Only the lines from the beginning of the data below through the line that contains "index mcp: (612, 986)" should be repeated, exactly as written.

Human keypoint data
┌──
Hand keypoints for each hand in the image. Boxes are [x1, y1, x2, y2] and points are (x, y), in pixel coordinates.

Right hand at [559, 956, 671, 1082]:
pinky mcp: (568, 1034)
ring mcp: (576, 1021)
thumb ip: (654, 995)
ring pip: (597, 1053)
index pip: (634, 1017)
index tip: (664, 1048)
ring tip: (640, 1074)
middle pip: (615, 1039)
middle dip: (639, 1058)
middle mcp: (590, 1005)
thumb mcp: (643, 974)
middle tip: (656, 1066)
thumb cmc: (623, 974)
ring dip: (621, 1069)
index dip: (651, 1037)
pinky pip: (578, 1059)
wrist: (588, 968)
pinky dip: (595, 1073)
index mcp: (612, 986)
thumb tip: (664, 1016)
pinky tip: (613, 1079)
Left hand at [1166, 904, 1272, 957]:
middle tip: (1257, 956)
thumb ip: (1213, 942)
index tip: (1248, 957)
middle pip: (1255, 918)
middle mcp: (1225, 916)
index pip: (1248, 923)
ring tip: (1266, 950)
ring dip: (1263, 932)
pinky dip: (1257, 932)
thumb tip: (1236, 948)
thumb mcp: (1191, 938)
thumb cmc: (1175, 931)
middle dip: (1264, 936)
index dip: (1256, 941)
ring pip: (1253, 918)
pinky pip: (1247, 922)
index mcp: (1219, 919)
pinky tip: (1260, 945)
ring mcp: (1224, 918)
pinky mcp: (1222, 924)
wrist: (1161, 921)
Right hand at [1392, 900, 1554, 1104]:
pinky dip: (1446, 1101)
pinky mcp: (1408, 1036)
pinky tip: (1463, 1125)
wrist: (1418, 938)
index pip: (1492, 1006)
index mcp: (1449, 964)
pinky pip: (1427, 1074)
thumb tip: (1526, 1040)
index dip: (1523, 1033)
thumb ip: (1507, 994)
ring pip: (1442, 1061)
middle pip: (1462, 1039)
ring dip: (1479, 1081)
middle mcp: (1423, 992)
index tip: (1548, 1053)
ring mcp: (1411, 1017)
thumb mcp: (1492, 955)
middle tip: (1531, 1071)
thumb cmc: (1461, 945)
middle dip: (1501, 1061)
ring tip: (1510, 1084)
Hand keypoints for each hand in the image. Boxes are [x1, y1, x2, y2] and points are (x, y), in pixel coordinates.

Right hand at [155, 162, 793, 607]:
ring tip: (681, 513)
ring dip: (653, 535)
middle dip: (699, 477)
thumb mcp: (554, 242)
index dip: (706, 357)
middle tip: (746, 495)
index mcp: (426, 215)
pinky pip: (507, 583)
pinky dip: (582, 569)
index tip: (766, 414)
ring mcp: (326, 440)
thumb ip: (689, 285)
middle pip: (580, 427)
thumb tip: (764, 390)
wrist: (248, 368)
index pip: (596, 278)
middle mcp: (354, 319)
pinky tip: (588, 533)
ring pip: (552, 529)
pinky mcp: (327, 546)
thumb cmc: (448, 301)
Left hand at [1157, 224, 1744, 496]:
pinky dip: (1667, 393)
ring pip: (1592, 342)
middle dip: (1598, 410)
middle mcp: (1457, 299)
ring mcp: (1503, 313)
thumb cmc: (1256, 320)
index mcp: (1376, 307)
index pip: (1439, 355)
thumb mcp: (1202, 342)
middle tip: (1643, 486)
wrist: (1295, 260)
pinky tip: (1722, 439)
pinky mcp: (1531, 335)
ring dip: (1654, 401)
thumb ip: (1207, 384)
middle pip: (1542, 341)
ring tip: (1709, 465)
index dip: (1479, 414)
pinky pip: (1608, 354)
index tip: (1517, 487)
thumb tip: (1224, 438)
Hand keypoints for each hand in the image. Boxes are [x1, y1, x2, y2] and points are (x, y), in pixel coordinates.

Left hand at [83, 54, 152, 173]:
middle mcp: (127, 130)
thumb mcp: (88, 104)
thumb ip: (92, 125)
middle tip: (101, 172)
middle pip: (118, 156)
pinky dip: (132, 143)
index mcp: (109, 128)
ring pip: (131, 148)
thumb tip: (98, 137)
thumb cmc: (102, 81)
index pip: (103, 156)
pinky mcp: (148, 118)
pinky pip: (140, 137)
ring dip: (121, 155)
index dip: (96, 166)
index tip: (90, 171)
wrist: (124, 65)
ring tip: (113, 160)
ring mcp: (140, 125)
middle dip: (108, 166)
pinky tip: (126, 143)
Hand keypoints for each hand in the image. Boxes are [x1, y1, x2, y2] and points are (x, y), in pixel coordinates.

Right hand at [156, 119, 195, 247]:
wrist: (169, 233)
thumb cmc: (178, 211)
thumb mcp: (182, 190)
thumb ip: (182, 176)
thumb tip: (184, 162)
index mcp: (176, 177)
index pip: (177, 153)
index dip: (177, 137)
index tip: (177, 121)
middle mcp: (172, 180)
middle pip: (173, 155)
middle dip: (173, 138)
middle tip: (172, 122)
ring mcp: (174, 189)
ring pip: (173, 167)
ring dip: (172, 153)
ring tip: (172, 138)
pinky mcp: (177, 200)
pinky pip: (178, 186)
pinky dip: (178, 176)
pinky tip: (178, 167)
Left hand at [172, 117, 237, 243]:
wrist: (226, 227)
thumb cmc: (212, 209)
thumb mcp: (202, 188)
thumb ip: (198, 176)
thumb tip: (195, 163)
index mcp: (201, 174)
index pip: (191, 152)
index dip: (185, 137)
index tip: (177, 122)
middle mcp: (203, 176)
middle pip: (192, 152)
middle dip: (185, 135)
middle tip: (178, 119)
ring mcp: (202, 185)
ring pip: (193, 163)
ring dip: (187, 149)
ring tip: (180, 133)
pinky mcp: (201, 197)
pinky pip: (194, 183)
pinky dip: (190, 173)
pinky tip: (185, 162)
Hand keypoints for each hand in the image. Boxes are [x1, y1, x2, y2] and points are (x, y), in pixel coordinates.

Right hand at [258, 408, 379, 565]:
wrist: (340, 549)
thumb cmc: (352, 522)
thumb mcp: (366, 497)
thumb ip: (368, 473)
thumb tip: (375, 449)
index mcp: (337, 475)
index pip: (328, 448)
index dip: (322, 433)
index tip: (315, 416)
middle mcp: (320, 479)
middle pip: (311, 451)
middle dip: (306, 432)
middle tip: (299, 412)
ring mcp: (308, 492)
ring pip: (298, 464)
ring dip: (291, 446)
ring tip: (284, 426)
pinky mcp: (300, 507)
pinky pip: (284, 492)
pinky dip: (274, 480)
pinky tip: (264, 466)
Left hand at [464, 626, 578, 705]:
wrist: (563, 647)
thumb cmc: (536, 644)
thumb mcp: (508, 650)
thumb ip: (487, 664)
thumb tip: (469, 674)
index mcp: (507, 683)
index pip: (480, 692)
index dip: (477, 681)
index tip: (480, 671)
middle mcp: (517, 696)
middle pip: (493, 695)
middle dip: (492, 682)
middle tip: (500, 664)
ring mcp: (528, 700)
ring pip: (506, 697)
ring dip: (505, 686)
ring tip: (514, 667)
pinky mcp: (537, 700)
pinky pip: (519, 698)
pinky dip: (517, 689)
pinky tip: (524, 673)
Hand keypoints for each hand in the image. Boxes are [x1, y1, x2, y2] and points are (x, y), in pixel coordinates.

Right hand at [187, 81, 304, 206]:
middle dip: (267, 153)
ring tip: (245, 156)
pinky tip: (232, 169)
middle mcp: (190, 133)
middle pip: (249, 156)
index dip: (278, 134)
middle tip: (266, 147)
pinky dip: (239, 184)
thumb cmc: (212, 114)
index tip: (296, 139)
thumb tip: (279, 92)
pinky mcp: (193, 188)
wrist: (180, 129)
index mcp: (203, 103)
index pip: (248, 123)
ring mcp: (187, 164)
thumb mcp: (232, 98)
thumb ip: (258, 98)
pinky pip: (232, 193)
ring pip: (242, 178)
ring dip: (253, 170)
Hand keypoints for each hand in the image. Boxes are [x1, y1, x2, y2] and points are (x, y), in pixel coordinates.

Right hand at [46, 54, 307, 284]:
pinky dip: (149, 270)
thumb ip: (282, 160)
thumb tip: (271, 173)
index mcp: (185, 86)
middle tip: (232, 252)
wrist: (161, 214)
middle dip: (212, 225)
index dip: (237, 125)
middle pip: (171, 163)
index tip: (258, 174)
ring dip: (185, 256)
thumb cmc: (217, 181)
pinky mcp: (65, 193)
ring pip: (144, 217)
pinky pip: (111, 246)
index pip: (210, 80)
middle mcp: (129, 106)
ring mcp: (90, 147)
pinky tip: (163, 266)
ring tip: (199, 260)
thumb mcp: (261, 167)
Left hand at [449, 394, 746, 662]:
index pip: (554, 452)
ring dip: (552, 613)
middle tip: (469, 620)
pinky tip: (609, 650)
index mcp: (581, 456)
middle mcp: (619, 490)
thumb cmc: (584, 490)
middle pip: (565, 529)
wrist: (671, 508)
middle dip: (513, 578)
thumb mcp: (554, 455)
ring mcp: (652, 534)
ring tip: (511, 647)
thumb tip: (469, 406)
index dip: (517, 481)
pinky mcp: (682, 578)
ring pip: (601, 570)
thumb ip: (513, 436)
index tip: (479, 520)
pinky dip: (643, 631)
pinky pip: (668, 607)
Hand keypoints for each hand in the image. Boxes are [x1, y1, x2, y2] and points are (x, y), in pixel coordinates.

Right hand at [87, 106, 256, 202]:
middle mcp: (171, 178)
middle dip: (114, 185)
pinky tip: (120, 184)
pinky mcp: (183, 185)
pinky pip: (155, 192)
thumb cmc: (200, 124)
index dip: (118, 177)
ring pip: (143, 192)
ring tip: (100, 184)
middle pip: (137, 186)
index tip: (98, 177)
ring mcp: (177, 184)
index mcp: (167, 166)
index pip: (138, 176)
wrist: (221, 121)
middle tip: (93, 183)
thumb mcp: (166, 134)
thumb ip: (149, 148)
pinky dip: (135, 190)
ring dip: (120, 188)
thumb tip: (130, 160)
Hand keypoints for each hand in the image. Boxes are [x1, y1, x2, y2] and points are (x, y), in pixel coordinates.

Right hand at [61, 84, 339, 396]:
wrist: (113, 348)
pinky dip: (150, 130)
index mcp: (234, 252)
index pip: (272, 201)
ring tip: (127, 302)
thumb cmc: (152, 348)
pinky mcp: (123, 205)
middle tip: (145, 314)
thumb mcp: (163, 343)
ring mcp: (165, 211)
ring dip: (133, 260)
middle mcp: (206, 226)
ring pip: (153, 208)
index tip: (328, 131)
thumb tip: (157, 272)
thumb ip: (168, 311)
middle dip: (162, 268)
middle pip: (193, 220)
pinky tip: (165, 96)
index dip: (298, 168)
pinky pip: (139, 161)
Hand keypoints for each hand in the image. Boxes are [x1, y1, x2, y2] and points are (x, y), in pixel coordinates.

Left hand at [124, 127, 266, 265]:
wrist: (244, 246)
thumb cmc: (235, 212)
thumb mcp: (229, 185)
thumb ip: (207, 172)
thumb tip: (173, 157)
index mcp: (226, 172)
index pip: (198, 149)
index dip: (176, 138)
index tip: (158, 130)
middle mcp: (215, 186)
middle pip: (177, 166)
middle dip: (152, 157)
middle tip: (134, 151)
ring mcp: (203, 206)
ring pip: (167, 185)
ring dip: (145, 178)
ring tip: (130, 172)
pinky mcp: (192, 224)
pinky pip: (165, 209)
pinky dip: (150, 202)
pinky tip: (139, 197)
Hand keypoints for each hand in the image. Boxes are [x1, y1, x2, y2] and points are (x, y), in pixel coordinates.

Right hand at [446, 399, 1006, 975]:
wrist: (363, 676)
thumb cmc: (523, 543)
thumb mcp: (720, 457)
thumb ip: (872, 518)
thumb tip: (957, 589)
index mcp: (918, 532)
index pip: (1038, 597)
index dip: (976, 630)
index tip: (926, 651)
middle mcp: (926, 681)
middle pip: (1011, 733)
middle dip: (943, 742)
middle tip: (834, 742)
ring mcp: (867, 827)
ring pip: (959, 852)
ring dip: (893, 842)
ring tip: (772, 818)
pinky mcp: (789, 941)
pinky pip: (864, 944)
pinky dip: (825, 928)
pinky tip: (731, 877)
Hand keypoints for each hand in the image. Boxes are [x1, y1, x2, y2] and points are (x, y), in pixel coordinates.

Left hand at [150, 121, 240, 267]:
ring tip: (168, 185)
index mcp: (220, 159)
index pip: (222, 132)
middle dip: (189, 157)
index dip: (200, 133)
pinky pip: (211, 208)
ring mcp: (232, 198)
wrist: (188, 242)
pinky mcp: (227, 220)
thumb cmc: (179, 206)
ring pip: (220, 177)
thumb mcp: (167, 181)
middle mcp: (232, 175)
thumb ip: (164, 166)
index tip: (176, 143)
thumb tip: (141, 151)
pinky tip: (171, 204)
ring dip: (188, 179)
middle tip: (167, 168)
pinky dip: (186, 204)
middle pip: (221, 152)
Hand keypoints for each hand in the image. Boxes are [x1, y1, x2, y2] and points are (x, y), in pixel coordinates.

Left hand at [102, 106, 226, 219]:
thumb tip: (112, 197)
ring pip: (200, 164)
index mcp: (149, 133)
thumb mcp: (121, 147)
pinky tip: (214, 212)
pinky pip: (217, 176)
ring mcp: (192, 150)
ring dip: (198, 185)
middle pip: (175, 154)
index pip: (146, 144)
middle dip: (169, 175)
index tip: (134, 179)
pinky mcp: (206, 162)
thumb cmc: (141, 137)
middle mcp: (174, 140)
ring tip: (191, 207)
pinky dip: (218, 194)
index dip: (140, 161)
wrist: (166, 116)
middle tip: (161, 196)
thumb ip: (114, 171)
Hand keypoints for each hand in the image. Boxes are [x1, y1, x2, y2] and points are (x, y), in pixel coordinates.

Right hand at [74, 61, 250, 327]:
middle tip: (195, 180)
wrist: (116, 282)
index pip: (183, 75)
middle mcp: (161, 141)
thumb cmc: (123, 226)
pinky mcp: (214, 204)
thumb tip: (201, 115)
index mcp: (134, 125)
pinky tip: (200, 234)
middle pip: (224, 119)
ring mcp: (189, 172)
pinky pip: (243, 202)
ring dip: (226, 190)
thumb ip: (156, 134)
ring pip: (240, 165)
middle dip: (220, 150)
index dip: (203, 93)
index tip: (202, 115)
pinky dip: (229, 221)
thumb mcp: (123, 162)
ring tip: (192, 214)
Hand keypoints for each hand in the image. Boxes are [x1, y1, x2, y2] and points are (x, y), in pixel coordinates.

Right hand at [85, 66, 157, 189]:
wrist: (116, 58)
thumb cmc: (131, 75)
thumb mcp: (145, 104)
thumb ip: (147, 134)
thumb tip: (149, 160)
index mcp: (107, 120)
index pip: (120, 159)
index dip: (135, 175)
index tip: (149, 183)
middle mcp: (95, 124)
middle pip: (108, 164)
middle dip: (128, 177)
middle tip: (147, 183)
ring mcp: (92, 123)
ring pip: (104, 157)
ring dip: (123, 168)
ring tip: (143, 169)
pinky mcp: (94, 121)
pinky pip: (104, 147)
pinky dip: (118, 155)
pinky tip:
└──
-- Expected answer --
Hand keypoints for each hand in the image. Boxes are [x1, y1, x2, y2] and points are (x, y), in pixel coordinates.

Right hand at [559, 956, 671, 1082]:
pinky mcp: (568, 1034)
ring mcp: (576, 1021)
thumb ip: (654, 995)
ring pip: (597, 1053)
index pip: (634, 1017)
index tip: (664, 1048)
ring tip: (640, 1074)
middle pip: (615, 1039)
middle dip: (639, 1058)
middle mcp: (590, 1005)
thumb mcp: (643, 974)
middle tip: (656, 1066)
thumb cmc: (623, 974)
ring dip: (621, 1069)
index dip: (651, 1037)
pinky pip: (578, 1059)
wrist: (588, 968)
pinky dip: (595, 1073)
index mcp: (612, 986)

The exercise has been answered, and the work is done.